MasterCard: The Second Most Popular Card in the World

Unlike Discover, which issues its own cards, MasterCard is more of a payment processing company. Banks and other financial services organizations issue the cards with the MasterCard brand and MasterCard processes transactions, earning a fee for each. This gives MasterCard an advantage from an investing standpoint, since it means that the company is not hurt by defaults from indebted consumers who default.

MasterCard started out in 1966 as a rival to the BankAmericard (later Visa). It was called Master Charge, and issued through a group of banks known as the Interbank Card Association. The idea was to allow a widely accepted card. MasterCard is now an independent company. Some of the best holdings are those in Europe, which are available when you purchase MasterCard stock. MasterCard is widely accepted all over the world; the only card that is accepted in more places is Visa.
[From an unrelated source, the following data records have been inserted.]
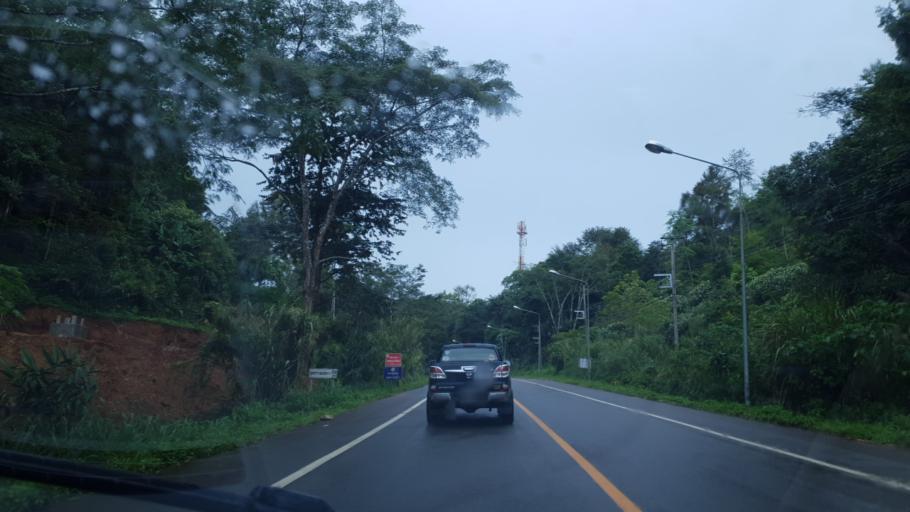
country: TH
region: Mae Hong Son
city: Ban Huai I Huak
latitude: 18.1571
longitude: 98.0669
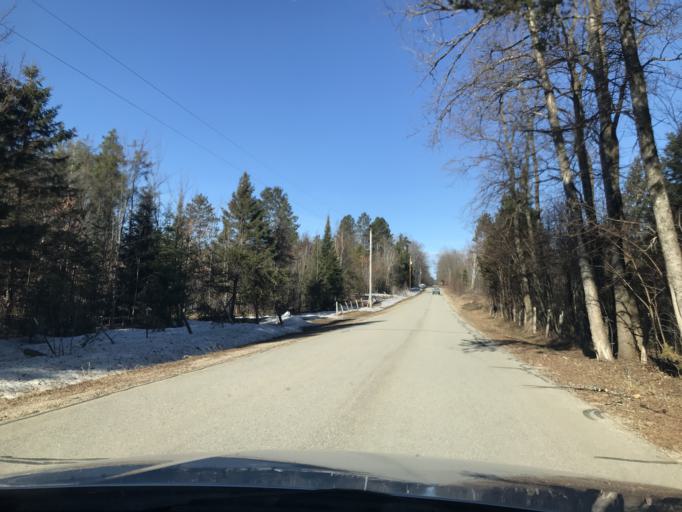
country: US
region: Wisconsin
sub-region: Marinette County
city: Niagara
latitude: 45.3901
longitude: -88.0657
Choosing a credit card: Discover or MasterCard

Depending on your needs, you will consider different types of cards. For the most part, you should look at what the issuer has to offer. Discover and various MasterCard issuers offer the following options:

  • No annual fee.
  • Low introductory interest rates.
  • Different fees.
  • Rewards programs, including cash back.
  • Generous credit lines.

For those who have never had credit cards before, Discover can actually be a good choice. Many individual issuers with MasterCard can be pickier about consumers. Discover generally allows larger credit lines to those with no credit. This is why many college students get a Discover card as their first card.

In the end, you need to evaluate which card is the best for you. Evaluate cards on an individual basis, and choose the best combination of features for you.